= HOW TO COMPLETE THIS TASK =
Format the lines of text in every one of the records below as a numbered list, leaving out any blank lines.

= MATERIAL FOR THIS TASK =
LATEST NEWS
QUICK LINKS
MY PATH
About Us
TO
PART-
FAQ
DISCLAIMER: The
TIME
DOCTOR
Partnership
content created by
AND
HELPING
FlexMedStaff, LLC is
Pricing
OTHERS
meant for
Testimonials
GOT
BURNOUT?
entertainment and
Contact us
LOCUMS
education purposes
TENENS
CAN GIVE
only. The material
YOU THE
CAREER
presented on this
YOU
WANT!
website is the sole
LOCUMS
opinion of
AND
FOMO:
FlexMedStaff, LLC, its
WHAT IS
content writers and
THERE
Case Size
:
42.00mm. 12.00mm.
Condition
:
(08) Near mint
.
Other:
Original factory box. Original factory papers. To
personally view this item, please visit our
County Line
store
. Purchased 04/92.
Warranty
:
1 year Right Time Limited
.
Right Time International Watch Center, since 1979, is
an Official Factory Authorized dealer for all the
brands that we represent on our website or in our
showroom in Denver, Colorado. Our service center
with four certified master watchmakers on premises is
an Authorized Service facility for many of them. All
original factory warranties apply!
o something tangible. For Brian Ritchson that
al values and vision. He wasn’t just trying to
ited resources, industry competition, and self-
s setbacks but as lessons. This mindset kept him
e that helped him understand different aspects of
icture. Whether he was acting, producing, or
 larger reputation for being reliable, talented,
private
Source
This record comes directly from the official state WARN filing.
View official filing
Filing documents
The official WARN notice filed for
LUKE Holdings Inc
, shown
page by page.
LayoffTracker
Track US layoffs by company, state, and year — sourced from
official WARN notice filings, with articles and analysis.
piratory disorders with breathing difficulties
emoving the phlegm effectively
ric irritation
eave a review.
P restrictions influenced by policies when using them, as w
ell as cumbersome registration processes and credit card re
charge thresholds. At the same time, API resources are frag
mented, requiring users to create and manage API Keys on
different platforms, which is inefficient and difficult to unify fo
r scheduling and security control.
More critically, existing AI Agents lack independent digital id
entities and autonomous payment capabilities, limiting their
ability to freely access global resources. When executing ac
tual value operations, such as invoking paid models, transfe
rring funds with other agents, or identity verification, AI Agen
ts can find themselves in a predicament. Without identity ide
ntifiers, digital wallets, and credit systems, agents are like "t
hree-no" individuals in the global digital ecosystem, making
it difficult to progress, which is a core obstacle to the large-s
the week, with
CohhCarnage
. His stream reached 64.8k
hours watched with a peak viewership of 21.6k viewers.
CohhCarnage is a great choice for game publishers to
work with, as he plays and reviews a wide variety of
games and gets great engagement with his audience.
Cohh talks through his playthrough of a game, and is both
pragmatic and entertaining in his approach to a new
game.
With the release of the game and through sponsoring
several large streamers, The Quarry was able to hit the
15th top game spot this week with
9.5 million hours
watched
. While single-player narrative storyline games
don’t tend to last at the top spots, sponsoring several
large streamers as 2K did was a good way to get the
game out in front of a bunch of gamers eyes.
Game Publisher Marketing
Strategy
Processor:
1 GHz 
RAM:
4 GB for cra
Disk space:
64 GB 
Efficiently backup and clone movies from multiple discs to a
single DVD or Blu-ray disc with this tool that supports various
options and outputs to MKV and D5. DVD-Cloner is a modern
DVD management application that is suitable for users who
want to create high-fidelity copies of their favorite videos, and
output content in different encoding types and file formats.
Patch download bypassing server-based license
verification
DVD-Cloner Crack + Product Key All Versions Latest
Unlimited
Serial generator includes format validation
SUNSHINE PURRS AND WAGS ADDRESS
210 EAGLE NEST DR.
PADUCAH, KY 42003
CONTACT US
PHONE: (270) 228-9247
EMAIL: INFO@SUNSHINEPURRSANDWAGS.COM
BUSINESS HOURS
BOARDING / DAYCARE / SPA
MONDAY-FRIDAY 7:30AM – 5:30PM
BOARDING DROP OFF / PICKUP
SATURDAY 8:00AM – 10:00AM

= OUTPUT OF THE EXERCISE =
1. LATEST NEWS
2. QUICK LINKS
3. MY PATH
4. About Us
5. TO
6. PART-
7. FAQ
8. DISCLAIMER: The
9. TIME
10. DOCTOR
11. Partnership
12. content created by
13. AND
14. HELPING
15. FlexMedStaff, LLC is
16. Pricing
17. OTHERS
18. meant for
19. Testimonials
20. GOT
21. BURNOUT?
22. entertainment and
23. Contact us
24. LOCUMS
25. education purposes
26. TENENS
27. CAN GIVE
28. only. The material
29. YOU THE
30. CAREER
31. presented on this
32. YOU
33. WANT!
34. website is the sole
35. LOCUMS
36. opinion of
37. AND
38. FOMO:
39. FlexMedStaff, LLC, its
40. WHAT IS
41. content writers and
42. THERE
43. Case Size
44. :
45. 42.00mm. 12.00mm.
46. Condition
47. :
48. (08) Near mint
49. .
50. Other:
51. Original factory box. Original factory papers. To
52. personally view this item, please visit our
53. County Line
54. store
55. . Purchased 04/92.
56. Warranty
57. :
58. 1 year Right Time Limited
59. .
60. Right Time International Watch Center, since 1979, is
61. an Official Factory Authorized dealer for all the
62. brands that we represent on our website or in our
63. showroom in Denver, Colorado. Our service center
64. with four certified master watchmakers on premises is
65. an Authorized Service facility for many of them. All
66. original factory warranties apply!
67. o something tangible. For Brian Ritchson that
68. al values and vision. He wasn’t just trying to
69. ited resources, industry competition, and self-
70. s setbacks but as lessons. This mindset kept him
71. e that helped him understand different aspects of
72. icture. Whether he was acting, producing, or
73.  larger reputation for being reliable, talented,
74. private
75. Source
76. This record comes directly from the official state WARN filing.
77. View official filing
78. Filing documents
79. The official WARN notice filed for
80. LUKE Holdings Inc
81. , shown
82. page by page.
83. LayoffTracker
84. Track US layoffs by company, state, and year — sourced from
85. official WARN notice filings, with articles and analysis.
86. piratory disorders with breathing difficulties
87. emoving the phlegm effectively
88. ric irritation
89. eave a review.
90. P restrictions influenced by policies when using them, as w
91. ell as cumbersome registration processes and credit card re
92. charge thresholds. At the same time, API resources are frag
93. mented, requiring users to create and manage API Keys on
94. different platforms, which is inefficient and difficult to unify fo
95. r scheduling and security control.
96. More critically, existing AI Agents lack independent digital id
97. entities and autonomous payment capabilities, limiting their
98. ability to freely access global resources. When executing ac
99. tual value operations, such as invoking paid models, transfe
100. rring funds with other agents, or identity verification, AI Agen
101. ts can find themselves in a predicament. Without identity ide
102. ntifiers, digital wallets, and credit systems, agents are like "t
103. hree-no" individuals in the global digital ecosystem, making
104. it difficult to progress, which is a core obstacle to the large-s
105. the week, with
106. CohhCarnage
107. . His stream reached 64.8k
108. hours watched with a peak viewership of 21.6k viewers.
109. CohhCarnage is a great choice for game publishers to
110. work with, as he plays and reviews a wide variety of
111. games and gets great engagement with his audience.
112. Cohh talks through his playthrough of a game, and is both
113. pragmatic and entertaining in his approach to a new
114. game.
115. With the release of the game and through sponsoring
116. several large streamers, The Quarry was able to hit the
117. 15th top game spot this week with
118. 9.5 million hours
119. watched
120. . While single-player narrative storyline games
121. don’t tend to last at the top spots, sponsoring several
122. large streamers as 2K did was a good way to get the
123. game out in front of a bunch of gamers eyes.
124. Game Publisher Marketing
125. Strategy
126. Processor:
127. 1 GHz 
128. RAM:
129. 4 GB for cra
130. Disk space:
131. 64 GB 
132. Efficiently backup and clone movies from multiple discs to a
133. single DVD or Blu-ray disc with this tool that supports various
134. options and outputs to MKV and D5. DVD-Cloner is a modern
135. DVD management application that is suitable for users who
136. want to create high-fidelity copies of their favorite videos, and
137. output content in different encoding types and file formats.
138. Patch download bypassing server-based license
139. verification
140. DVD-Cloner Crack + Product Key All Versions Latest
141. Unlimited
142. Serial generator includes format validation
143. SUNSHINE PURRS AND WAGS ADDRESS
144. 210 EAGLE NEST DR.
145. PADUCAH, KY 42003
146. CONTACT US
147. PHONE: (270) 228-9247
148. EMAIL: INFO@SUNSHINEPURRSANDWAGS.COM
149. BUSINESS HOURS
150. BOARDING / DAYCARE / SPA
151. MONDAY-FRIDAY 7:30AM – 5:30PM
152. BOARDING DROP OFF / PICKUP
153. SATURDAY 8:00AM – 10:00AM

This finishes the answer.